Yusuf Mahmoud, Director of AI Policy, America First Institute for Policy Studies

“The U.S. government has just ordered Anthropic to terminate all foreign access to Fable 5 and Mythos 5, both inside and outside the United States.As a reminder, the majority of technical personnel at all Frontier AI laboratories (including Anthropic) are likely to be foreign nationals.”

Jeremy Howard, fast.ai co-founder

“I do not agree with this decision and I do not like it.

“but also…

“Why couldn’t human intelligence see this coming?

“it is of The obvious response to “this is too dangerous for anyone but us to use” is because it relies on a premise that almost no one agrees with (“we are uniquely good”). ”

Ryan Brewer, member of the OpenAI technical staff

“If the U.S. government continues in this direction, we will eventually only have access to frontier information in a small number of buildings in the Bay Area. That’s unfortunate.”

Ketan Ramakrishnan, Professor of Law, Yale University

“The federal government intends to aggressively regulate AI developers. The questions are whether this regulation will be done wisely, whether Congress and public deliberation will have a role, or whether it will simply be an opaque administrative action.”

Yan LeCun

Yann LeCun, former chief scientist at Meta AIYUI MOK/POOL/AFP (via Getty Images)

Yann LeCun, Executive Chairman, AMI Labs

“Dario Amodei’s ridiculous fears about myth/fable (and AI in general) have finally paid off.

“The U.S. government prohibits its use by non-Americans. Including foreign employees residing in the United States

“A man reaps what he sows.”

Peter Harrell, Visiting Scholar, Georgetown Law School

“As an American, I think it’s ridiculous and un-American for the government to tell me that we can’t use advanced AI models because of vague, unstated security threats. We should regulate AI, but we should regulate it based on transparent and fair rules, not at 5 p.m. on a Friday.”

Alan Rosenstein, Research Director, The Lawfare Institute

“This may be the first major AI First Amendment lawsuit.”

Pictured is Box CEO Aaron Levy.

Box CEO Aaron LevySteve Jennings/Getty Images for TechCrunch

Aaron Levy, Box CEO

“This is a major turning point for AI regulation.

Governments are beginning to decide that some models are too powerful for certain uses, and this sets a precedent for a range of possible future regulations.

I am in the camp that this is unnecessary and that we should primarily regulate the use of AI, not the underlying model.
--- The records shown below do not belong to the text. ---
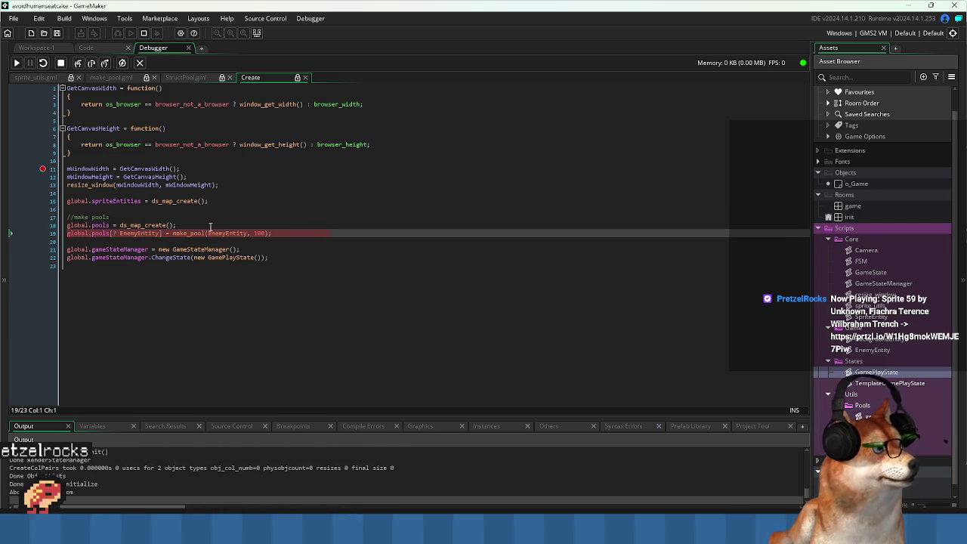
key("F11")
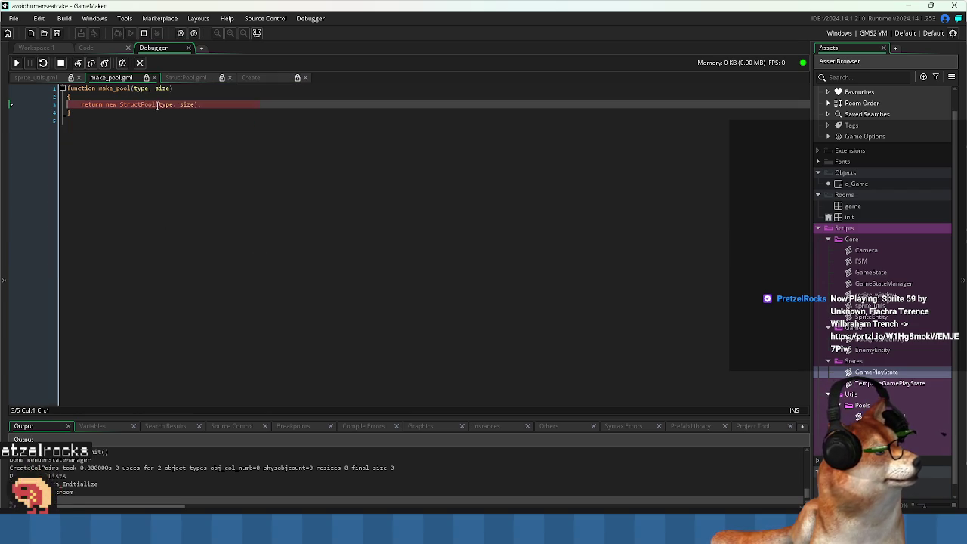
- Step into the StructPool constructor past Get, Reset, pool list, index and type setup
key("F11")
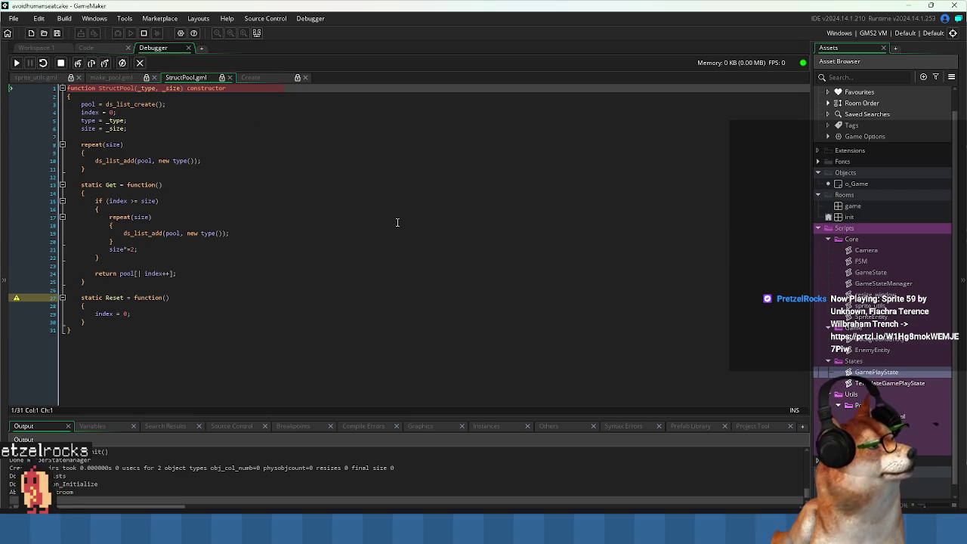
key("F11")
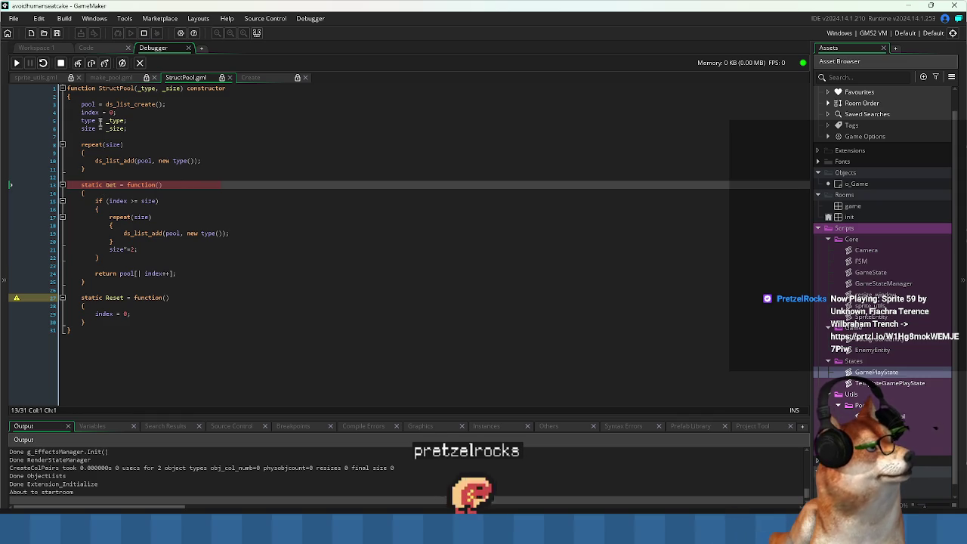
mouse_move(163, 100)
But equally, there are many people who actually prefer this result.

In any case, it is unlikely that we will return to a world where governments have far less meaningful involvement in the rate of AI progress. ”

Gary Marcus sitting

AI researcher Gary MarcusShauna Clinton/Web Summit, Sports Files, via Getty Images

Gary Marcus, AI researcher

“The Commerce Department’s shocking decree this afternoon, which effectively shuts down Anthropic by cutting off access to Mythos 5 and Fable 5 for many of its own employees, is extremely dramatic and appears to be counterproductive to the U.S. AI industry.

But perhaps it will be in China’s favor. Certainly, every Chinese person (and there are many Chinese people) working in a US AI company would consider returning to China’s competition as soon as possible.

And investors will begin to wonder whether U.S. AI companies can thrive in this atmosphere.

If you want an example of AI regulations that can stifle innovation, this is it. ”

Timnit Gebru, Founder of the Distributed AI Institute

“Lol Anthropic touted their model as ‘dangerous’ because they thought the only outcome would be hype and something to stop China from doing anything.”